● **Data to use**:
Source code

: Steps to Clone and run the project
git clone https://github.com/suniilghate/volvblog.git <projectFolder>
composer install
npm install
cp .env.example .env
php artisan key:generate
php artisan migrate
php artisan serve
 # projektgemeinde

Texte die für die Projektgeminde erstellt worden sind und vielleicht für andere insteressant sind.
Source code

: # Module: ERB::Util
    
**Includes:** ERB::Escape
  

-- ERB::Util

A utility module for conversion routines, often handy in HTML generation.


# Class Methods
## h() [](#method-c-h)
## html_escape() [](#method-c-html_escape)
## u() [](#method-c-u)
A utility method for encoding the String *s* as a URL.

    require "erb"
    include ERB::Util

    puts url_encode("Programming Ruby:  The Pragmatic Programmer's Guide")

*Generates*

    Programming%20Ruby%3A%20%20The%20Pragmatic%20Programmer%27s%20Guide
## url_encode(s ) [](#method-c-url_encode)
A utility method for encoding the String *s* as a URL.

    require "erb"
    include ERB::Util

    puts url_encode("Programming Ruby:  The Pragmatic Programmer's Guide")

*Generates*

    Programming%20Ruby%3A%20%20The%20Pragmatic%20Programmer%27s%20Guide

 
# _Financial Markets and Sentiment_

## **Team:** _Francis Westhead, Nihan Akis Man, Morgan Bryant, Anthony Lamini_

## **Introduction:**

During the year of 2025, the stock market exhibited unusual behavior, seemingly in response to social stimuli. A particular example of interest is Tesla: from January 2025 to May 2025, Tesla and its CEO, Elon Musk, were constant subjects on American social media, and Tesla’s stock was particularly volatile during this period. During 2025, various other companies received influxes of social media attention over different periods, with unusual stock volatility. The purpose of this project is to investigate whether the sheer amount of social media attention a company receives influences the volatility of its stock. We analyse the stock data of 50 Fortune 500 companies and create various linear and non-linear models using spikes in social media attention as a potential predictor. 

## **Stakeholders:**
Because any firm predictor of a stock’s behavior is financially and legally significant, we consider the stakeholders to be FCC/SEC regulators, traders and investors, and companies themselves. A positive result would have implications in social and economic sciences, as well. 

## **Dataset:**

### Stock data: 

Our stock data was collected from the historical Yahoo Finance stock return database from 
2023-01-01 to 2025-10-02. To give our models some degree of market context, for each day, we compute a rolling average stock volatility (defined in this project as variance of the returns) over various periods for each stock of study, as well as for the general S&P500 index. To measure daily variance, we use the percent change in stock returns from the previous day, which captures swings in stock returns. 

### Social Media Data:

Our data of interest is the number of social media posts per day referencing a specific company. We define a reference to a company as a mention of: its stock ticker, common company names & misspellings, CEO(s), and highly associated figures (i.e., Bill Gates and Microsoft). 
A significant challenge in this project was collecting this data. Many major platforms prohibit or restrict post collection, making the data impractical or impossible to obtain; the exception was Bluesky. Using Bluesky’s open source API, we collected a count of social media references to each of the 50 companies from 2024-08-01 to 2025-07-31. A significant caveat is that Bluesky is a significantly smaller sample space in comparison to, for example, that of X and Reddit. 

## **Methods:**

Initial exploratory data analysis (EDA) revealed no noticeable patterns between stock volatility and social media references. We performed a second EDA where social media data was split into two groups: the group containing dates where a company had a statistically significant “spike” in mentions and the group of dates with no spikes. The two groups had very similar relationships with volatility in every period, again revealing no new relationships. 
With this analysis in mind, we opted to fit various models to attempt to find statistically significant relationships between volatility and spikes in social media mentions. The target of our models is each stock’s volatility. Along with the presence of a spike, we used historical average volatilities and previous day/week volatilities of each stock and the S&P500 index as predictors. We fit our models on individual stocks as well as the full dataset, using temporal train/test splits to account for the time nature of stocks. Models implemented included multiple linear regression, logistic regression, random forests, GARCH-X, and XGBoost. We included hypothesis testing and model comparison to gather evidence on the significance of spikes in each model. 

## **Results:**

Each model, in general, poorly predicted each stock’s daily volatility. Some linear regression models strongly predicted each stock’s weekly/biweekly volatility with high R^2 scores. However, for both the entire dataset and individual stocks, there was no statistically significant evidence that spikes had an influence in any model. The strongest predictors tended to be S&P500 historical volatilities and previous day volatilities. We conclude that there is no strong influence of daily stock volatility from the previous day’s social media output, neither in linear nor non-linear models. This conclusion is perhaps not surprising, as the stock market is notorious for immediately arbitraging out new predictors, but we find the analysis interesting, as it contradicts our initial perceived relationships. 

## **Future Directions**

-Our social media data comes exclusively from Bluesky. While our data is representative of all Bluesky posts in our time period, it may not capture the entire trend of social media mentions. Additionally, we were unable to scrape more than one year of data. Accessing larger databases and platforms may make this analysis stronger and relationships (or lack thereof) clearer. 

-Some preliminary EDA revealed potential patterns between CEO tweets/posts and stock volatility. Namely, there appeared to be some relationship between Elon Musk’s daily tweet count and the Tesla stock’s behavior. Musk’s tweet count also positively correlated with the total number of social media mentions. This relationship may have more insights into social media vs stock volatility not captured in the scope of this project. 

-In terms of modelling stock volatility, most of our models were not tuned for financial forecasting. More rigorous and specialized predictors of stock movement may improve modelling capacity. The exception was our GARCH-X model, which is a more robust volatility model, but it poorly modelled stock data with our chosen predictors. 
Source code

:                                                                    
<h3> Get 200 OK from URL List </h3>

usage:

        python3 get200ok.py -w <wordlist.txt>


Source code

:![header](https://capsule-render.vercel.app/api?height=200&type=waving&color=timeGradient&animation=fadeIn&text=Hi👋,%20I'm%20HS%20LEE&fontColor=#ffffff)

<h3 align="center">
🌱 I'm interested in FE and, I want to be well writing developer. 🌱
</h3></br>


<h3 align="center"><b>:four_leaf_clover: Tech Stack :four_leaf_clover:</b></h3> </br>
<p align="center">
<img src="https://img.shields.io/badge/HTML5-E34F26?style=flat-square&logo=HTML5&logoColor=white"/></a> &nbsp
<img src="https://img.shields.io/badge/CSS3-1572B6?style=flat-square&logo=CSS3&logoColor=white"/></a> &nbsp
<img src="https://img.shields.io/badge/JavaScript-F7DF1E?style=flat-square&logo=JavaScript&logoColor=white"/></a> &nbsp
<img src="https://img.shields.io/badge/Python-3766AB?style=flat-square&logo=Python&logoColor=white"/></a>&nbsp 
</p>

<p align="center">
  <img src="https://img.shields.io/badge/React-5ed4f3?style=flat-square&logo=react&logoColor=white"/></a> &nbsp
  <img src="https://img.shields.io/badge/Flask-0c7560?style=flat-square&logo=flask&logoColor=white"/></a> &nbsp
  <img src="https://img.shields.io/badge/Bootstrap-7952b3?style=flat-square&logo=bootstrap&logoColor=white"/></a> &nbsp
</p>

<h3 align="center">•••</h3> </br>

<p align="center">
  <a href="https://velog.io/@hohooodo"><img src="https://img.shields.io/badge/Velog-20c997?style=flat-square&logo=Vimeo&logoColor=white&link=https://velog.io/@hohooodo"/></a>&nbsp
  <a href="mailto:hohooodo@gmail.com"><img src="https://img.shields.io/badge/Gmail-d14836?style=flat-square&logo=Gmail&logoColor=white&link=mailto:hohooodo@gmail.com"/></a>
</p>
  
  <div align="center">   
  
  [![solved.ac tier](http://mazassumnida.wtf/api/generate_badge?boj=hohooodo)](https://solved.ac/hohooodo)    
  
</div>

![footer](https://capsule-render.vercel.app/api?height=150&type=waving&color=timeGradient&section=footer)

● **Written task**: Look through the records for the word "waving". Every line that has it should be copied.

● **The answer**:
:![header](https://capsule-render.vercel.app/api?height=200&type=waving&color=timeGradient&animation=fadeIn&text=Hi👋,%20I'm%20HS%20LEE&fontColor=#ffffff)
![footer](https://capsule-render.vercel.app/api?height=150&type=waving&color=timeGradient&section=footer)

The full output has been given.